Equations in quadratic form are equations with three terms. The first term has a power other than 2. The middle term has an exponent that is one-half the exponent of the leading term. The third term is a constant. We can solve equations in this form as if they were quadratic. A few examples of these equations include ${x}^{4}-5{x}^{2}+4=0,{x}^{6}+7{x}^{3}-8=0$, and ${x}^{\frac{2}{3}}+4{x}^{\frac{1}{3}}+2=0$. In each one, doubling the exponent of the middle term equals the exponent on the leading term. We can solve these equations by substituting a variable for the middle term.

### A General Note: Quadratic Form

If the exponent on the middle term is one-half of the exponent on the leading term, we have an equation in quadratic form which we can solve as if it were a quadratic. We substitute a variable for the middle term to solve equations in quadratic form.

### How To: Given an equation quadratic in form, solve it

1. Identify the exponent on the leading term and determine whether it is double the exponent on the middle term.
2. If it is, substitute a variable, such as u, for the variable portion of the middle term.
3. Rewrite the equation so that it takes on the standard form of a quadratic.
4. Solve using one of the usual methods for solving a quadratic.
5. Replace the substitution variable with the original term.
6. Solve the remaining equation.

### Example: Solving a Fourth-Degree Equation in Quadratic Form

Solve this fourth-degree equation: $3{x}^{4}-13{x}^{2}+4=0$.

### Try It

Solve using substitution: ${x}^{4}-6{x}^{2}+5=0$.

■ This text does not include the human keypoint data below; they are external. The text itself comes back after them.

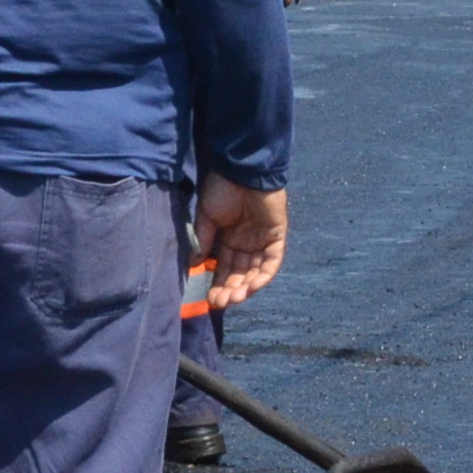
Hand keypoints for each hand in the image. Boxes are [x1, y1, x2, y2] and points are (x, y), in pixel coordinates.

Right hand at [192, 174, 288, 311]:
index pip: (224, 267)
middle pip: (240, 273)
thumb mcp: (206, 217)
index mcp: (229, 238)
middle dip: (230, 289)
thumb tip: (195, 264)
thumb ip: (203, 241)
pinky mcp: (277, 235)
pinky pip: (272, 260)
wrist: (241, 169)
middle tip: (220, 303)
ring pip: (255, 270)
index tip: (208, 299)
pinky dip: (263, 275)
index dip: (217, 283)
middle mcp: (246, 242)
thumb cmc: (221, 189)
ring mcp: (263, 239)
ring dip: (245, 287)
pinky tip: (251, 288)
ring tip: (233, 300)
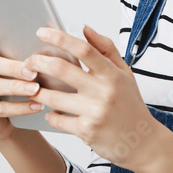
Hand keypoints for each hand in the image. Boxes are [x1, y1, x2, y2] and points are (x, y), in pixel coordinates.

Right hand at [0, 25, 43, 143]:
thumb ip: (14, 52)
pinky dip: (19, 107)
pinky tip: (35, 105)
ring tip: (35, 88)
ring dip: (16, 87)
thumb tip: (37, 44)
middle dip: (10, 67)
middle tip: (32, 71)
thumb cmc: (9, 81)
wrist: (5, 117)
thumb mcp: (9, 64)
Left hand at [26, 24, 161, 171]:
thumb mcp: (125, 74)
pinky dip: (50, 114)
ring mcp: (95, 112)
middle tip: (28, 61)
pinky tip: (51, 111)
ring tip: (33, 87)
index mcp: (113, 74)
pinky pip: (57, 119)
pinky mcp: (87, 131)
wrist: (144, 143)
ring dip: (38, 91)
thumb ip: (106, 49)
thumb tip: (85, 28)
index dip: (60, 38)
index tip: (42, 32)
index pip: (84, 49)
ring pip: (54, 98)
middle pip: (62, 70)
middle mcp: (104, 92)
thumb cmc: (130, 105)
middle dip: (39, 63)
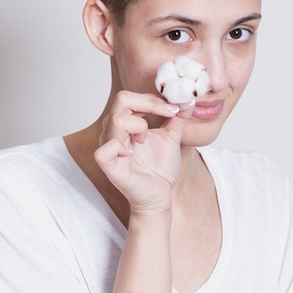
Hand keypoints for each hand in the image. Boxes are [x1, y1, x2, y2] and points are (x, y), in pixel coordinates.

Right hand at [94, 90, 191, 215]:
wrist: (160, 195)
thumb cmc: (160, 167)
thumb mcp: (172, 137)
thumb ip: (178, 117)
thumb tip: (187, 99)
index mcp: (126, 122)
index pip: (131, 97)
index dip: (155, 99)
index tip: (176, 107)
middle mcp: (114, 132)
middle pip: (121, 99)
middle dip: (150, 104)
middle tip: (168, 115)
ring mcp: (110, 149)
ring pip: (116, 120)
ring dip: (139, 126)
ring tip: (145, 140)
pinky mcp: (109, 167)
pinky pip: (104, 151)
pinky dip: (120, 148)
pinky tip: (132, 154)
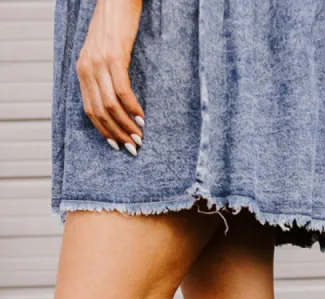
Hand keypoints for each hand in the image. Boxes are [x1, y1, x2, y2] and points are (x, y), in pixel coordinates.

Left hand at [76, 0, 144, 154]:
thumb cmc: (114, 25)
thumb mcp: (102, 53)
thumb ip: (103, 75)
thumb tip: (115, 102)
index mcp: (82, 71)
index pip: (89, 111)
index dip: (104, 131)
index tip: (118, 145)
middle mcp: (87, 69)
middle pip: (100, 112)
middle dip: (117, 133)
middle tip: (133, 147)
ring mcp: (99, 63)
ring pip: (110, 105)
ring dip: (126, 125)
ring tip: (140, 137)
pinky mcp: (114, 57)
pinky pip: (122, 90)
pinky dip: (132, 107)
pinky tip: (142, 118)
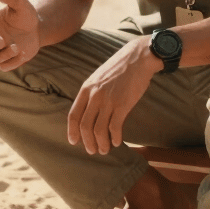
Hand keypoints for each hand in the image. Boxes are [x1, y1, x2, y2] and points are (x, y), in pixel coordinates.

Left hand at [67, 36, 160, 155]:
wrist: (138, 58)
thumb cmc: (119, 68)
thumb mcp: (98, 77)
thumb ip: (91, 93)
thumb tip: (86, 112)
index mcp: (86, 88)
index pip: (73, 115)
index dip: (72, 131)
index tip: (74, 141)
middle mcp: (95, 95)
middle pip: (85, 126)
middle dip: (87, 142)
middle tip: (92, 150)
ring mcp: (108, 100)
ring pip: (99, 130)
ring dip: (101, 144)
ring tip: (104, 149)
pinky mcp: (123, 104)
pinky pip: (115, 127)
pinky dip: (115, 138)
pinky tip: (117, 142)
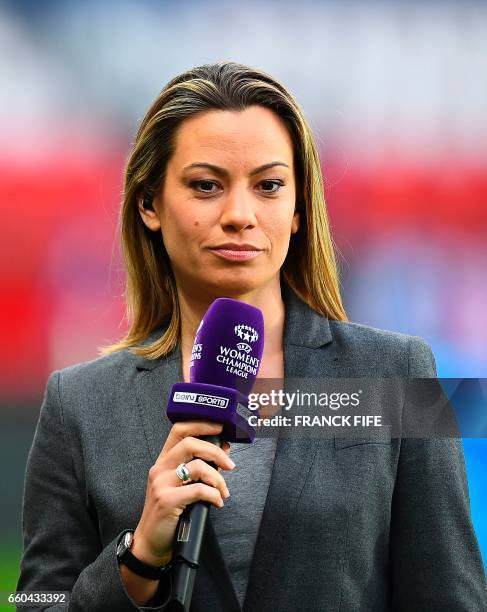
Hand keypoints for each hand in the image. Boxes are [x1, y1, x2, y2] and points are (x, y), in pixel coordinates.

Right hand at [132, 421, 234, 566]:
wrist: (150, 543)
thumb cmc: (169, 513)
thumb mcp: (180, 485)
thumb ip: (198, 467)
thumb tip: (223, 450)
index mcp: (163, 461)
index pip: (179, 430)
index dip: (201, 424)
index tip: (219, 428)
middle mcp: (160, 468)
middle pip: (190, 443)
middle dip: (215, 451)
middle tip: (229, 464)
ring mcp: (161, 484)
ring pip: (197, 466)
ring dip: (218, 479)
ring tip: (223, 491)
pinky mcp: (167, 500)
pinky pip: (199, 490)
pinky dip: (214, 495)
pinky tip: (217, 503)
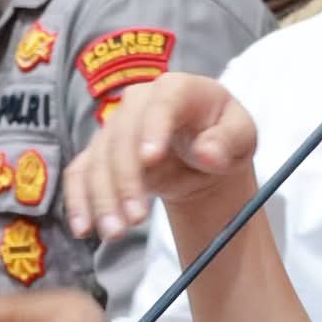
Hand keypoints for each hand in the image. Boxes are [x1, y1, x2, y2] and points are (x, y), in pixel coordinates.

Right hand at [62, 73, 256, 241]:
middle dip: (125, 179)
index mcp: (178, 89)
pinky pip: (80, 174)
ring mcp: (115, 127)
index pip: (162, 102)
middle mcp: (139, 103)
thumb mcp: (242, 136)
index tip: (151, 159)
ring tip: (115, 232)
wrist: (202, 153)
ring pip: (98, 159)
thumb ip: (229, 141)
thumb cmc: (223, 137)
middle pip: (122, 136)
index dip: (153, 128)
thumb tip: (208, 153)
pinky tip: (83, 228)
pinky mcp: (99, 153)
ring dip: (103, 198)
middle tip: (136, 218)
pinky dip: (79, 200)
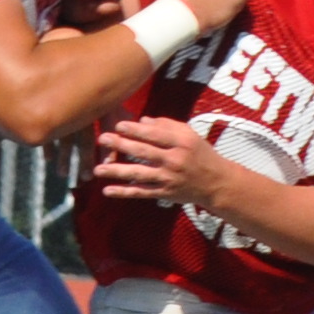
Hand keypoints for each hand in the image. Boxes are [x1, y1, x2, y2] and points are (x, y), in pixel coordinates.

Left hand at [90, 113, 230, 209]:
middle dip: (121, 145)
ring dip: (116, 172)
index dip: (136, 130)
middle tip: (102, 139)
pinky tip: (107, 191)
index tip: (118, 125)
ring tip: (97, 169)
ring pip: (139, 174)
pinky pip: (141, 193)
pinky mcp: (164, 194)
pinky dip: (124, 192)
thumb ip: (166, 125)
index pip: (156, 134)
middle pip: (144, 152)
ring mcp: (168, 179)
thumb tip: (142, 120)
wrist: (216, 183)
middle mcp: (175, 160)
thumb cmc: (200, 153)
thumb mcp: (189, 135)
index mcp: (182, 142)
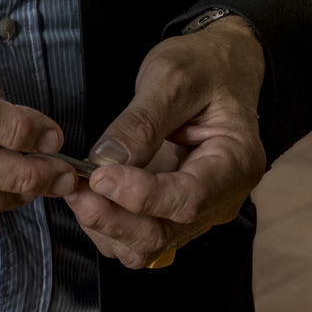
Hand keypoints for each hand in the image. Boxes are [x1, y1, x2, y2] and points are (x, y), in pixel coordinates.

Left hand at [68, 18, 266, 270]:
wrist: (220, 68)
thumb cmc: (204, 67)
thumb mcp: (173, 78)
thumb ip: (142, 121)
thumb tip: (106, 162)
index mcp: (235, 163)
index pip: (188, 199)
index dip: (140, 196)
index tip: (99, 177)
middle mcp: (220, 198)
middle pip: (165, 233)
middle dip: (114, 219)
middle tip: (76, 190)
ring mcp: (197, 210)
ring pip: (148, 244)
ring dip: (106, 227)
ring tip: (77, 189)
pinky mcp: (172, 210)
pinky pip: (139, 235)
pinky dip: (109, 224)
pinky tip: (90, 194)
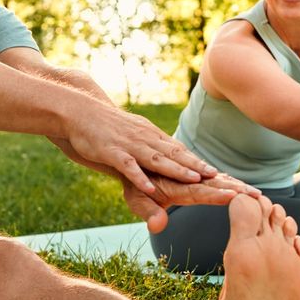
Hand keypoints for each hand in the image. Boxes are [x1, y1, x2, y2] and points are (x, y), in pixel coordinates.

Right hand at [61, 105, 219, 194]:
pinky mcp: (111, 151)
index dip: (198, 162)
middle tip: (217, 176)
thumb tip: (171, 156)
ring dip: (176, 169)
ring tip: (195, 179)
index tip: (218, 173)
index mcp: (151, 136)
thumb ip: (152, 146)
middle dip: (197, 166)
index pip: (180, 151)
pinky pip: (127, 165)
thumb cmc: (109, 126)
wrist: (81, 111)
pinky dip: (138, 176)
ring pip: (156, 159)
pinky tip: (148, 188)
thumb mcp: (135, 134)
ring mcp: (129, 145)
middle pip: (175, 154)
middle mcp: (145, 139)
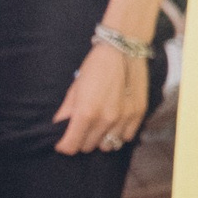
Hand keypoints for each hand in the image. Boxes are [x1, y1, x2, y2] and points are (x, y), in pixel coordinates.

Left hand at [52, 39, 149, 154]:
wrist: (123, 50)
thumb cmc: (95, 67)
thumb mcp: (75, 88)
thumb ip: (66, 112)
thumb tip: (59, 128)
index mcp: (86, 113)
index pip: (70, 146)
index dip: (64, 145)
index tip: (63, 140)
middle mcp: (106, 120)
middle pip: (88, 147)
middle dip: (82, 139)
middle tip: (82, 127)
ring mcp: (124, 118)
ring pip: (108, 145)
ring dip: (101, 138)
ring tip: (99, 125)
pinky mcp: (138, 114)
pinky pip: (126, 137)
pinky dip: (118, 133)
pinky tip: (115, 122)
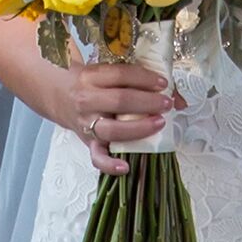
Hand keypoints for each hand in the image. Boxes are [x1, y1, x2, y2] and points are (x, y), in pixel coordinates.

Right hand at [34, 32, 179, 175]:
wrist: (61, 96)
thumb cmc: (94, 83)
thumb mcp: (110, 74)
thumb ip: (142, 80)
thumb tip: (179, 99)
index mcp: (92, 76)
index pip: (120, 74)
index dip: (144, 78)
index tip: (162, 83)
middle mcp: (86, 99)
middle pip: (119, 100)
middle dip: (147, 102)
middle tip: (166, 104)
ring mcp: (86, 123)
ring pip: (112, 129)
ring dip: (139, 128)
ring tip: (159, 123)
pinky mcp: (87, 142)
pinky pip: (97, 157)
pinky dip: (110, 164)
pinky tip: (126, 166)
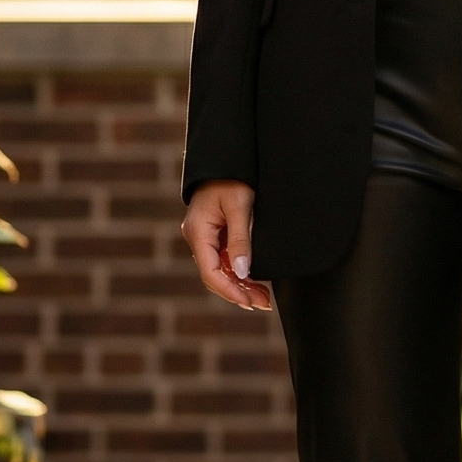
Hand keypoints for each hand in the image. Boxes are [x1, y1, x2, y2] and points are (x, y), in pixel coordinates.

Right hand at [181, 180, 272, 312]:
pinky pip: (224, 258)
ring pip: (220, 269)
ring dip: (240, 283)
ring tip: (263, 297)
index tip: (250, 301)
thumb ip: (240, 240)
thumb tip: (242, 272)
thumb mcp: (240, 206)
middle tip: (263, 303)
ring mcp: (205, 236)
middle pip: (214, 275)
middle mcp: (198, 237)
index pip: (210, 272)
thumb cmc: (233, 177)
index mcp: (198, 232)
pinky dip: (238, 271)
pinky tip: (254, 279)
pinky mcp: (215, 233)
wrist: (228, 158)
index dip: (230, 291)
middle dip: (238, 291)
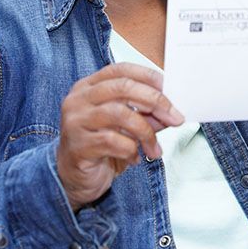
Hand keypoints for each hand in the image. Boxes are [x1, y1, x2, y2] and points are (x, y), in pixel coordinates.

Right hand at [56, 63, 184, 210]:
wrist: (74, 178)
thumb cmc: (100, 146)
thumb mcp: (126, 126)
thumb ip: (145, 114)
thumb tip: (171, 110)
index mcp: (89, 87)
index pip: (120, 70)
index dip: (147, 76)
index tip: (168, 88)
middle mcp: (79, 99)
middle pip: (122, 88)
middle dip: (155, 101)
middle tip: (174, 117)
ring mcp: (75, 121)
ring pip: (120, 114)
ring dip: (146, 132)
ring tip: (154, 148)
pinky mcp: (78, 145)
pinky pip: (113, 141)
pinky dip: (131, 150)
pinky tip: (133, 158)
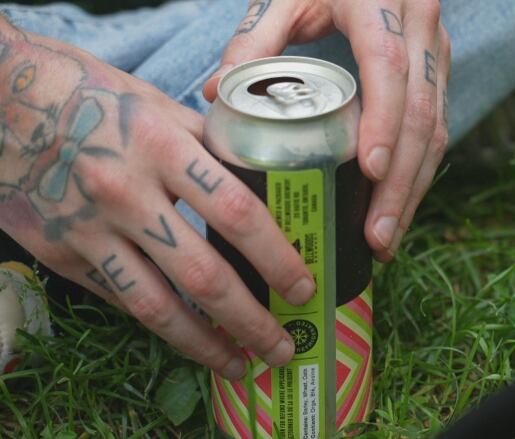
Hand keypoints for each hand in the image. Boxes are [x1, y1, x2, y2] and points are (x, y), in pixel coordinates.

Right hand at [0, 21, 315, 378]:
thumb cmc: (89, 93)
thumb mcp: (157, 105)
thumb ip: (209, 144)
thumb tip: (261, 178)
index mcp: (161, 146)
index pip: (235, 212)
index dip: (275, 257)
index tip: (302, 285)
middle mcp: (126, 193)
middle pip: (203, 274)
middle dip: (251, 320)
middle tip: (283, 345)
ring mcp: (89, 229)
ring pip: (157, 306)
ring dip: (205, 343)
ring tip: (240, 364)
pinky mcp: (61, 253)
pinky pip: (121, 299)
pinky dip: (160, 323)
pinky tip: (189, 338)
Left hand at [203, 0, 450, 261]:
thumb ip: (253, 39)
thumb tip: (217, 93)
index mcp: (380, 0)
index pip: (389, 64)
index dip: (383, 120)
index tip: (369, 172)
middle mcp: (420, 25)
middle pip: (420, 111)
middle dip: (401, 180)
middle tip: (376, 234)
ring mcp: (436, 52)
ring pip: (437, 128)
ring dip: (414, 189)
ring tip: (385, 239)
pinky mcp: (439, 74)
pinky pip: (437, 129)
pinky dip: (418, 174)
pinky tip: (396, 209)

### Example: Solving an Equation in Quadratic Form Containing a Binomial

Solve the equation in quadratic form: ${\left(x+2\right)}^{2}+11\left(x+2\right)-12=0$.

### Try It

Solve: ${\left(x - 5\right)}^{2}-4\left(x - 5\right)-21=0$.

## Solving Rational Equations Resulting in a Quadratic

Earlier, we solved rational equations. Sometimes, solving a rational equation results in a quadratic. When this happens, we continue the solution by simplifying the quadratic equation by one of the methods we have seen. It may turn out that there is no solution.

Solve the following rational equation: $\frac{-4x}{x - 1}+\frac{4}{x+1}=\frac{-8}{{x}^{2}-1}$.
Solve $\frac{3x+2}{x - 2}+\frac{1}{x}=\frac{-2}{{x}^{2}-2x}$.